In 1918 Georges dies and his son Jacques (1893-1941) aged 25 years, takes over following a career as a pilot flying a Renault powered Falman bi-plane in the Aéronautique Militaire (French Air Corps) during WWI. He was awarded the Legion d’Honneur medal and Croix de Guerre aged 24.
War came again to the Champagne region and in 1940 the Germans requisition the Bollinger home and force the family out (during which time they take 178,000 bottles of Champagne). In 1941 Jacques Bollinger dies during the Nazi occupation and Elizabeth ‘Lily’ Law de Lauriston Boubers (1899-1977, married to Jacques in November 1923), takes over ( her famous quotation above).
On August the 10th 1944, Bollinger’s properties are heavily damaged when a third of the village of Ay is destroyed by Allied bombardments to destroy German munitions, but on August 22, General Patton’s U.S. Third Army arrives just in time to stop the retreating German army from dynamiting Bollinger’s cellars and the village. After the war and through to this day, Bollinger thrives producing some of the best Champagne money can buy.

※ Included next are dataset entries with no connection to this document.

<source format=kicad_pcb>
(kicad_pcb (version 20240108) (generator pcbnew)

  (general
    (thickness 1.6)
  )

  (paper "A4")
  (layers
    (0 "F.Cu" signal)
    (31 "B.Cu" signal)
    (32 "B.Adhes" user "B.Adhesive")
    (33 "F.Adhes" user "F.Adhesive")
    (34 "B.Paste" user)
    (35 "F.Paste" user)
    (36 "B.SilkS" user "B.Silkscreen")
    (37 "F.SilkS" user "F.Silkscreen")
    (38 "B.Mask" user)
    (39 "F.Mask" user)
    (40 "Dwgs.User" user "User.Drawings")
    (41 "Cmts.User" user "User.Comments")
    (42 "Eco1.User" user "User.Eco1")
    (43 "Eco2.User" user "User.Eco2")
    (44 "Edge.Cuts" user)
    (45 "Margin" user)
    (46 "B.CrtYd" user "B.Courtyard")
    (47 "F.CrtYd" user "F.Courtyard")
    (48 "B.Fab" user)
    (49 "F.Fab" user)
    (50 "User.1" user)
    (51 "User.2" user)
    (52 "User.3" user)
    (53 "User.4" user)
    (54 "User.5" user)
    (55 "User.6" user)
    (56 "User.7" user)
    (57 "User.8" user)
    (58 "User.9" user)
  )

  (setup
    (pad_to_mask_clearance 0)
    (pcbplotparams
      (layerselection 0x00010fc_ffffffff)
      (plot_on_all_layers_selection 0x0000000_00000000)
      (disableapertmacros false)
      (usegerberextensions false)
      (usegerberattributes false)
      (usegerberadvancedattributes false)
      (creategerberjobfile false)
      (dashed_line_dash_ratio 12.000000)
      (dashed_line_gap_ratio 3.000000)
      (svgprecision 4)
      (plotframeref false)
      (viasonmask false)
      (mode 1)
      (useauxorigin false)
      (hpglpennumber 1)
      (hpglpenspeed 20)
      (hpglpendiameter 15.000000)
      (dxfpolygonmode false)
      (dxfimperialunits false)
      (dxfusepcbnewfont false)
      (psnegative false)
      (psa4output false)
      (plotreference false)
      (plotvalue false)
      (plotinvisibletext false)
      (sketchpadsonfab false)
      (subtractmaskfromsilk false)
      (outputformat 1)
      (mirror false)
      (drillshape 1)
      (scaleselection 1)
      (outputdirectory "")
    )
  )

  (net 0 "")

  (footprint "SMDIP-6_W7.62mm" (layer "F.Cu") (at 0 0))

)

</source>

Special Cuvée (non-vintage): The expression of the Bollinger house style. This classic Champagne blend uses grapes from a given year, with the addition of reserve wines. (Composition: 60% Pinot Noir, 25% Chardonnay, 15% Pinot Meunier.)

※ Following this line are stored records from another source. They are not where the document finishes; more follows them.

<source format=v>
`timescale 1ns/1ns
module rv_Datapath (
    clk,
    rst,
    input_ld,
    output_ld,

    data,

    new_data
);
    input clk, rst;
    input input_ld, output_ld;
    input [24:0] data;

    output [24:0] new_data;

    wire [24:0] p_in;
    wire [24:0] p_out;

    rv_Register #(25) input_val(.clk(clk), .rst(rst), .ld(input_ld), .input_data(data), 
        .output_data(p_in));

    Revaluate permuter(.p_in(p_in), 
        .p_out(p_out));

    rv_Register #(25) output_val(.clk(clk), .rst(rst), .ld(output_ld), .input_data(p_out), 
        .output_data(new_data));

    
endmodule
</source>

Grand Année (vintage): When Bollinger believes there is an exceptional harvest, they will produce their prestige Champagne Grand Année (“great vintage”) designed to express the character of the vintage. The house will select the best wines, cru by cru, to produce Grand Année. This Champagne is also available as a Rosé. The wine spends five years on its lees and is aged in bottle under cork, instead of crown seal. (Composition: 65% Pinot Noir, 35% Chardonnay)
R.D. (vintage): This blend is a logical extension of the Grand Année blend, taken further by extending the aging on lees. R.D. spends eight years on its lees, and is also, like the Grand Année, aged under cork, not crown seal. R.D. is a registered trademark of Bollinger which stands for récemment dégorgé (“recently disgorged”).
Vieille Vignes Françaises (vintage): Regarded as Bollinger’s prestige cuvee, this blanc de noirs is made in small quantity with wine from two small plots of ungrafted rootstock planted in low density (3000 vines per hectare). The total area of vines used for this rare Champagne is less than half a hectare. The low-density vineyards, consisting of the aforementioned ‘old french vines’ Clos St-Jacques and Chaudes Terres , are severely pruned, and thus produce 35% less juice per vine, creating a “super rich” wine.